═════ Data for this exercise

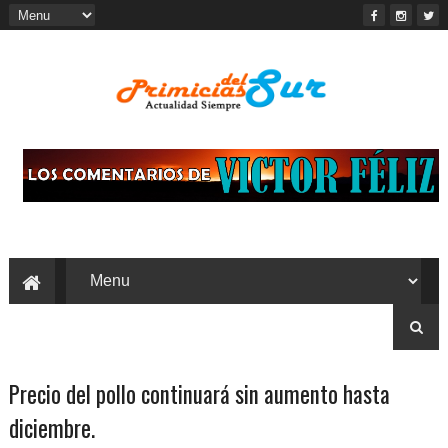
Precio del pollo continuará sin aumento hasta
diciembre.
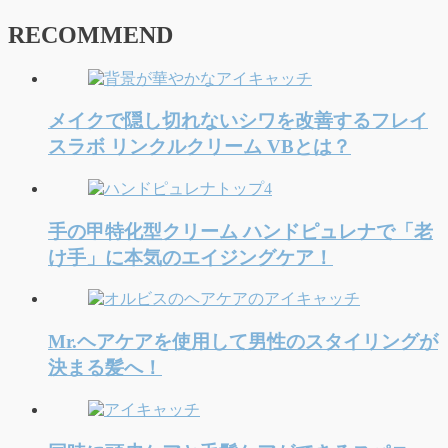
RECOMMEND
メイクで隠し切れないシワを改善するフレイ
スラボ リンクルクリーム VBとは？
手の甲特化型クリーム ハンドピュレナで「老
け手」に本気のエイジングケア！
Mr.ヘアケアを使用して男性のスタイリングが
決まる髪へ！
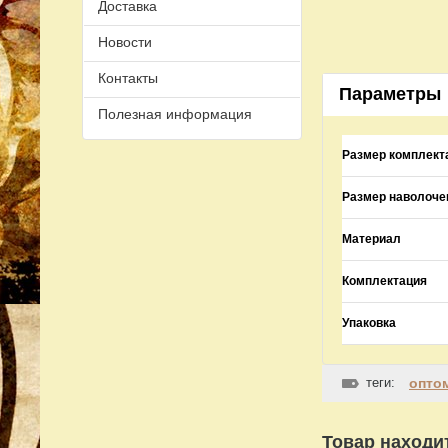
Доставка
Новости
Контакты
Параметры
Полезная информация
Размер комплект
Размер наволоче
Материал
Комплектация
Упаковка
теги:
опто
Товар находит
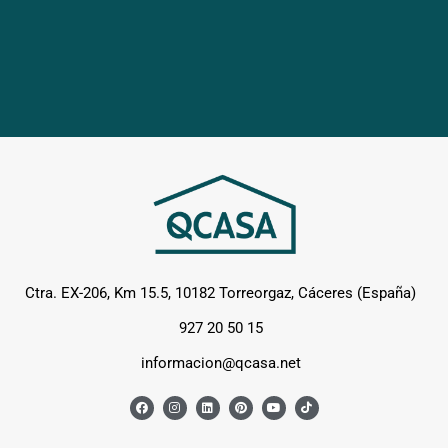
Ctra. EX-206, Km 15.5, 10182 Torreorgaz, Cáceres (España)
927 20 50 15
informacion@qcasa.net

══════════

Each entry gets copied exactly; the pictures stay out.

Precio del pollo continuará sin aumento hasta
diciembre.
RECOMMEND
メイクで隠し切れないシワを改善するフレイ
スラボ リンクルクリーム VBとは？
手の甲特化型クリーム ハンドピュレナで「老
け手」に本気のエイジングケア！
Mr.ヘアケアを使用して男性のスタイリングが
決まる髪へ！
Доставка
Новости
Контакты
Параметры
Полезная информация
Размер комплект
Размер наволоче
Материал
Комплектация
Упаковка
теги:
опто
Товар находит
Ctra. EX-206, Km 15.5, 10182 Torreorgaz, Cáceres (España)
927 20 50 15
informacion@qcasa.net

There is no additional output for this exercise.